Powers emphasizes that human organisms can only control their perceptions.

To understand the sociological implications of this model of human agency as control of perceptions, we need to take a fresh look the relationship between human actors and their environments.

HB : I understand It says how individual perception is controlled and that sociaological implication means that you have to turn two PCT diagrams (for ex. LCS III) against each other (human agency as control of perception).

cid:image001.jpg@01D37ABE.36063DF0

KM : Suppose feedback loops were visible, like gossamer threads stretching from an individual’s body through objects in the environment and back to the individual’s sense organs.

HB : Kent is clear that he is using PCT. As I understand what Kent is talking about I see that basic understanding of “gossamer threads” is part of “Control of perception” (see diagram) in the form of simple “feedback function”.

Bill P (B:CP) :

FEED-BACK FUNCTION : The box represents the set of physical laws, properties, arrangements, linkages, by which the action of this system feeds-back to affect its own input, the controlled variable. That’s what feed-back means : it’s an effect of a system’s output on it’s own input.

HB : It’s clear at least to me that Kent is using “actions” and “individual sense organs” to describe how “gossamer thread” works. And it’s in accordance to Bills definition of “feedback function”.

KM : Each perception that the individual is controlling at a given moment, that is, anything in the individual’s current perceptual world that would prove disturbing if arbitrarily changed or anything the individual is currently using to perform an action, would be the target of a feedback loop

HB : I understand that “feed-back” loop which is actually representing “control of perception”, and disturbances to that control and performance of action is what “feedback loop” is counteracting.

KM : Observing an individual in action, we would see an intricate ever-changing web of many thousands of feedback loops, some passing through objects near at hand, like a chair on which the individual sits or computer screen at which the individual gazes.

HB : I see no problem in Kents view about what control units are controllng and how “intersection” of control loops function. It’s PCT. LCS are controlling inside (perceptual control) and causing effects to environment, where they are “mixing” and are perceived by actors (sense organs) in shared environment and of course controlled as “control of perception”.

RM : And I think the study of “collective control” is, indeed, a special instance of multiple control systems and deserves to be treated as a special application of perceptual control.

HB : And how would you treat it differently ? Multiple control system controlling external environment with “Control of behavior” ? “Social collective control” follows the same rules of “perceptual control” in individuals with affecting environment with action and perceiving and thus follows Bills diagrams (LCS III).

RM : I think “collective control” is a good name for that application of PCT,

HB : All in all I’m glad Rick that you changed your mind about term “collective control” and that you’ll not demolish your home anymore.

RM earlier : Feel free to try again if you like but if you do please avoid using the term “collective control” since it elicits in me a strong urge to throw things at the computer screen;-)

OBJECTIVE
Retype the passage of the perceptual control discussion that opens with the words containing "To understand the" and closes with "and their environments.", keeping every character unchanged.

SOURCE MATERIAL

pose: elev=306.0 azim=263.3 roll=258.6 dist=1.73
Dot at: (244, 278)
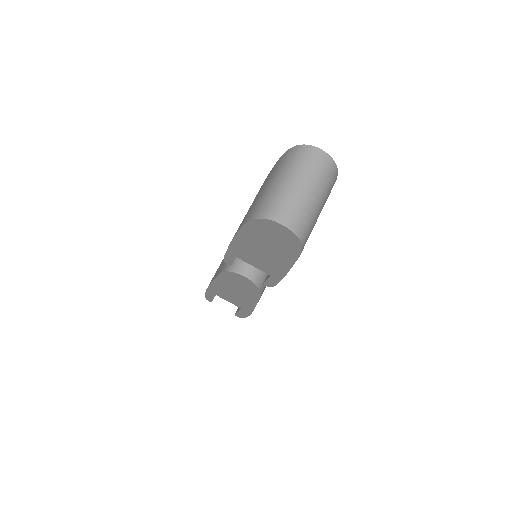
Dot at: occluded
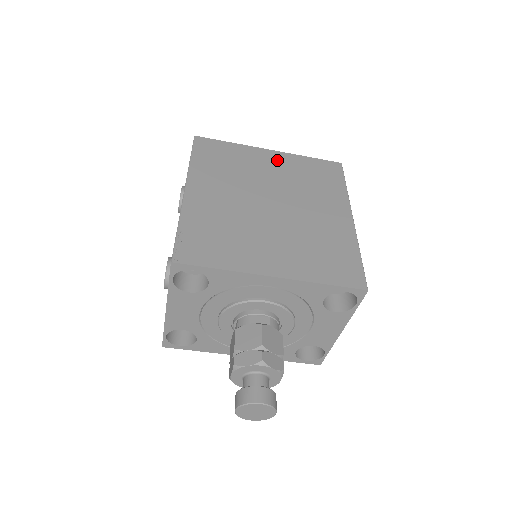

EXERCISE SOLUTION
To understand the sociological implications of this model of human agency as control of perceptions, we need to take a fresh look the relationship between human actors and their environments.